> **INSTRUCTIONS TO FOLLOW**:
Two lines below mark the span: the one containing "Uno Sciacallo negli affari..." and the one containing "плотности, в которой можно просто лежать, не". Set down both, plus every line between, exactly as they stand, and nothing else.

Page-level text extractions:
* * *

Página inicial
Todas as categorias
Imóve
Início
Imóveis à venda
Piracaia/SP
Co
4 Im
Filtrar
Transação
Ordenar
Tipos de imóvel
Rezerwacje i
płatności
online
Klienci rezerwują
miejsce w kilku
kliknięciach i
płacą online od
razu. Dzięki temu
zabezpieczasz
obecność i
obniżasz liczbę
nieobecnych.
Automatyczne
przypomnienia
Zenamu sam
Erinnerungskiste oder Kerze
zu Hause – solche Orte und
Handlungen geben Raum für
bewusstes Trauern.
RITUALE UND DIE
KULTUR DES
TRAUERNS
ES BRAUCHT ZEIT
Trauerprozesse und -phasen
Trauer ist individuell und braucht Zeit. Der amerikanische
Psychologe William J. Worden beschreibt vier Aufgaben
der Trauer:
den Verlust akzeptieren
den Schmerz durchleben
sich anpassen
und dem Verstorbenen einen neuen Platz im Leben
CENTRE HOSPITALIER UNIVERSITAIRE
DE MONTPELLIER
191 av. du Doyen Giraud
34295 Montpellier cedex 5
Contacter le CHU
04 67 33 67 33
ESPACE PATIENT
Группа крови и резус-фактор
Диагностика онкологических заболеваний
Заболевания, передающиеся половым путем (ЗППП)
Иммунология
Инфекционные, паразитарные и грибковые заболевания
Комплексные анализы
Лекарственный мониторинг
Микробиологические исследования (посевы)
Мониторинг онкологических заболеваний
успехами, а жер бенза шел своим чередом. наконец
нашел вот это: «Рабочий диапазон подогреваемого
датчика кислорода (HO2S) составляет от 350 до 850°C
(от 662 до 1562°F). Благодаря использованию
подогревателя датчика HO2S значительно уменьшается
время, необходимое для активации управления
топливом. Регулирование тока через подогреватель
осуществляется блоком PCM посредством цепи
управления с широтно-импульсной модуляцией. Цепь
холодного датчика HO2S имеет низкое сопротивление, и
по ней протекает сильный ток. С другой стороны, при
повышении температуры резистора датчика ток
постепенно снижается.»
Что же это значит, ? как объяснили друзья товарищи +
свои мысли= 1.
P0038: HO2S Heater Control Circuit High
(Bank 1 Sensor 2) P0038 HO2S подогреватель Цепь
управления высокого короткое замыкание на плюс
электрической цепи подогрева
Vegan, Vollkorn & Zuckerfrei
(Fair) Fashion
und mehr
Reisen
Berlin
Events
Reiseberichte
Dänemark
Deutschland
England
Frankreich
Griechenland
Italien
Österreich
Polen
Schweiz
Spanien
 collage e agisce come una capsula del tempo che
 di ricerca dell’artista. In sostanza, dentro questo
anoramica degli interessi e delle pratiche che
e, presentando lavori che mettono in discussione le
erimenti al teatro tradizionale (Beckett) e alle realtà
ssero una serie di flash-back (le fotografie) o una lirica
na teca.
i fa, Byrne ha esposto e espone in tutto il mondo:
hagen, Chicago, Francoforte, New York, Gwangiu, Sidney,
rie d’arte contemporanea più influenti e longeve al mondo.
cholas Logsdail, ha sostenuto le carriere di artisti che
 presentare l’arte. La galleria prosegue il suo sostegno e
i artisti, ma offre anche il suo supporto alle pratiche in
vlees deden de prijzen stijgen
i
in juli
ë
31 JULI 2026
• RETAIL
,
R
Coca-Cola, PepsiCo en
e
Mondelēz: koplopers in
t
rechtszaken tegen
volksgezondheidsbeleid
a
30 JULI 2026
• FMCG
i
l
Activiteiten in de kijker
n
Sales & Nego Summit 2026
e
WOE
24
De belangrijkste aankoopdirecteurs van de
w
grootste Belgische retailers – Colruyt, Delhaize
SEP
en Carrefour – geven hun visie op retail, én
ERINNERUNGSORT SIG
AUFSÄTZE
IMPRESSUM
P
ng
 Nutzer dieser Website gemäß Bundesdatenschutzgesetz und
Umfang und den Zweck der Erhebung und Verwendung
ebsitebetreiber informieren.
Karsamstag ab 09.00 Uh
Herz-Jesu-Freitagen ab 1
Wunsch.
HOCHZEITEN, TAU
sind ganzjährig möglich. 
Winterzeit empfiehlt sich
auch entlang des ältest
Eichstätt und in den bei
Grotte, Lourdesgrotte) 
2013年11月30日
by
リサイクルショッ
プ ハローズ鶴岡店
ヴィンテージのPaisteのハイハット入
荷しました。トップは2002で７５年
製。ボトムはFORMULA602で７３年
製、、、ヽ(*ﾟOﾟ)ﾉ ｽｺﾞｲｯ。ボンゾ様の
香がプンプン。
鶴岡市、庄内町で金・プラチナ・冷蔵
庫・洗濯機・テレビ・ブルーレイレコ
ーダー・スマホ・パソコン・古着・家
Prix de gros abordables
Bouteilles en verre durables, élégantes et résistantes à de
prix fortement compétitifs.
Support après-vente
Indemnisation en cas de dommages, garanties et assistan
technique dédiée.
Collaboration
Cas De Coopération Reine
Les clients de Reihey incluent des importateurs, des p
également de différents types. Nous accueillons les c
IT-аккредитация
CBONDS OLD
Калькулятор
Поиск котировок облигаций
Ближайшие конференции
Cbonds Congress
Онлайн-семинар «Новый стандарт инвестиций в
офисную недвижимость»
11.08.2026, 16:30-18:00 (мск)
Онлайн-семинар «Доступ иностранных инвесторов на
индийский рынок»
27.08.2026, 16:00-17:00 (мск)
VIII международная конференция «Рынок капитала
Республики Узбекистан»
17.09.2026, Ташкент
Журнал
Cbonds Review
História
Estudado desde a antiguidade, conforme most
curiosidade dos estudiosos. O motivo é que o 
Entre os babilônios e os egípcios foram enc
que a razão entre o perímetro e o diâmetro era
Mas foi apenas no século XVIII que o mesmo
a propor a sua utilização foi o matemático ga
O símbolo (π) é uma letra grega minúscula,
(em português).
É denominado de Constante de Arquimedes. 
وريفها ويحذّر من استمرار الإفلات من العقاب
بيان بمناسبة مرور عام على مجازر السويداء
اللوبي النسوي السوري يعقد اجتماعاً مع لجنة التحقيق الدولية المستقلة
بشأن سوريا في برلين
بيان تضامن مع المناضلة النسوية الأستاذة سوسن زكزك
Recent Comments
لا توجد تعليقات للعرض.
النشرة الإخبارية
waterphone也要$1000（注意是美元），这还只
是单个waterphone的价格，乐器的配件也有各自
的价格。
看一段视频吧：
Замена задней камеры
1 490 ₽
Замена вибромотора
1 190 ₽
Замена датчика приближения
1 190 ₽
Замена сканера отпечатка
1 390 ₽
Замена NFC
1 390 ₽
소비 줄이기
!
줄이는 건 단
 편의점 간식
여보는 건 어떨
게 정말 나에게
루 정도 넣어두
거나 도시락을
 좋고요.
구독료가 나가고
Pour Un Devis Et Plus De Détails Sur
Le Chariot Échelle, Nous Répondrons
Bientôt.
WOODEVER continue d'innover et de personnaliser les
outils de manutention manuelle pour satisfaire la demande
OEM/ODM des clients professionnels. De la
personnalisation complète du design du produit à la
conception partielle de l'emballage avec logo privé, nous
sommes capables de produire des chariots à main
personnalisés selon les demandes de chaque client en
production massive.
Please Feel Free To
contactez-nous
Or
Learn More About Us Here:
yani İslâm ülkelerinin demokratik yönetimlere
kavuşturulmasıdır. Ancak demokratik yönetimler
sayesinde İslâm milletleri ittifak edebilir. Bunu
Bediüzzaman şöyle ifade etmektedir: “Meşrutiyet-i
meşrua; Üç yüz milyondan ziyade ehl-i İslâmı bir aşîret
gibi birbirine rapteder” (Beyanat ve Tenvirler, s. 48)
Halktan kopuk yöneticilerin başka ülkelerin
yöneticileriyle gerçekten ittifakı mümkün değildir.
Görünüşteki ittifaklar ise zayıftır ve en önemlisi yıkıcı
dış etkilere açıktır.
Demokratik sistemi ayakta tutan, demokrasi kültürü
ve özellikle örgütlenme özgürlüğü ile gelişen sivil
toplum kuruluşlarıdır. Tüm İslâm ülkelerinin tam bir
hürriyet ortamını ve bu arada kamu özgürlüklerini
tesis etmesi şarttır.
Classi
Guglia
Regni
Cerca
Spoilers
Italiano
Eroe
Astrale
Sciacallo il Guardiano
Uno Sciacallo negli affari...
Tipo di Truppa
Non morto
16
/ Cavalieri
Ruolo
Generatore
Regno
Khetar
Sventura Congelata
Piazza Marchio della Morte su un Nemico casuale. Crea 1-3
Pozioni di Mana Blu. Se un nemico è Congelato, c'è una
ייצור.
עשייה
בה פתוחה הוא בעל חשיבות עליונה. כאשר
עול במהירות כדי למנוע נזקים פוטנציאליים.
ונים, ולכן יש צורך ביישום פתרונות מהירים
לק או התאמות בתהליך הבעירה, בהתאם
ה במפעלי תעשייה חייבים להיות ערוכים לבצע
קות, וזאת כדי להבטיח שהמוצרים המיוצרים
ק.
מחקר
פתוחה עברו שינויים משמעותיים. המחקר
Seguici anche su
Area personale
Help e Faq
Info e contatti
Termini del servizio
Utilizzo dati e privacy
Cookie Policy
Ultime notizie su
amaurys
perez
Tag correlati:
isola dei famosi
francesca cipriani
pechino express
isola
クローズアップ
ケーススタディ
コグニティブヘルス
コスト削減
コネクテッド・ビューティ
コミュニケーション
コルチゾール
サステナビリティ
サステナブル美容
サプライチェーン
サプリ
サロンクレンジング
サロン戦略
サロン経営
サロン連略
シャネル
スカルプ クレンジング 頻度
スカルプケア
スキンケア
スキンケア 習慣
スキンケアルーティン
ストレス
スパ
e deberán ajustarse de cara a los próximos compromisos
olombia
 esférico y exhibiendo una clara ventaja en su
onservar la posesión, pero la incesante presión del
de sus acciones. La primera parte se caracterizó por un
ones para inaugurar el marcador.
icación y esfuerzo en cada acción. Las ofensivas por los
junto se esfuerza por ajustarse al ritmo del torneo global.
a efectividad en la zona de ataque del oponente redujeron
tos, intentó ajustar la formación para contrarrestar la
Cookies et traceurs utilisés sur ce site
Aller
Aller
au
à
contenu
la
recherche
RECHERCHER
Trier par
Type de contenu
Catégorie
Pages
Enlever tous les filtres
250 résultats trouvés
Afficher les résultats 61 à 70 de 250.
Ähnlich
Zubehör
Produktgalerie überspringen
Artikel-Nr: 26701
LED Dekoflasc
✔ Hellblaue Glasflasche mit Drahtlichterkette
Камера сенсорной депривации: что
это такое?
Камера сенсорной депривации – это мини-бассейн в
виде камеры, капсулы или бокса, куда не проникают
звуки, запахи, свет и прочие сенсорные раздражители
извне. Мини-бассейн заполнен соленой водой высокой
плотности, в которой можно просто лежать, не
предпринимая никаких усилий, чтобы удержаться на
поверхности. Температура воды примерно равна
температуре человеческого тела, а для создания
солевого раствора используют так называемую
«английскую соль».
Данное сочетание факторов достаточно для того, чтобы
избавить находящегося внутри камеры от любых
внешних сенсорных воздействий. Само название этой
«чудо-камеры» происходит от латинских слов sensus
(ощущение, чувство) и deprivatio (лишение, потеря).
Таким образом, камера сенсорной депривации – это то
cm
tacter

* * *

> **SOLVED PROBLEM**:
Uno Sciacallo negli affari...
Tipo di Truppa
Non morto
16
/ Cavalieri
Ruolo
Generatore
Regno
Khetar
Sventura Congelata
Piazza Marchio della Morte su un Nemico casuale. Crea 1-3
Pozioni di Mana Blu. Se un nemico è Congelato, c'è una
ייצור.
עשייה
בה פתוחה הוא בעל חשיבות עליונה. כאשר
עול במהירות כדי למנוע נזקים פוטנציאליים.
ונים, ולכן יש צורך ביישום פתרונות מהירים
לק או התאמות בתהליך הבעירה, בהתאם
ה במפעלי תעשייה חייבים להיות ערוכים לבצע
קות, וזאת כדי להבטיח שהמוצרים המיוצרים
ק.
מחקר
פתוחה עברו שינויים משמעותיים. המחקר
Seguici anche su
Area personale
Help e Faq
Info e contatti
Termini del servizio
Utilizzo dati e privacy
Cookie Policy
Ultime notizie su
amaurys
perez
Tag correlati:
isola dei famosi
francesca cipriani
pechino express
isola
クローズアップ
ケーススタディ
コグニティブヘルス
コスト削減
コネクテッド・ビューティ
コミュニケーション
コルチゾール
サステナビリティ
サステナブル美容
サプライチェーン
サプリ
サロンクレンジング
サロン戦略
サロン経営
サロン連略
シャネル
スカルプ クレンジング 頻度
スカルプケア
スキンケア
スキンケア 習慣
スキンケアルーティン
ストレス
スパ
e deberán ajustarse de cara a los próximos compromisos
olombia
 esférico y exhibiendo una clara ventaja en su
onservar la posesión, pero la incesante presión del
de sus acciones. La primera parte se caracterizó por un
ones para inaugurar el marcador.
icación y esfuerzo en cada acción. Las ofensivas por los
junto se esfuerza por ajustarse al ritmo del torneo global.
a efectividad en la zona de ataque del oponente redujeron
tos, intentó ajustar la formación para contrarrestar la
Cookies et traceurs utilisés sur ce site
Aller
Aller
au
à
contenu
la
recherche
RECHERCHER
Trier par
Type de contenu
Catégorie
Pages
Enlever tous les filtres
250 résultats trouvés
Afficher les résultats 61 à 70 de 250.
Ähnlich
Zubehör
Produktgalerie überspringen
Artikel-Nr: 26701
LED Dekoflasc
✔ Hellblaue Glasflasche mit Drahtlichterkette
Камера сенсорной депривации: что
это такое?
Камера сенсорной депривации – это мини-бассейн в
виде камеры, капсулы или бокса, куда не проникают
звуки, запахи, свет и прочие сенсорные раздражители
извне. Мини-бассейн заполнен соленой водой высокой
плотности, в которой можно просто лежать, не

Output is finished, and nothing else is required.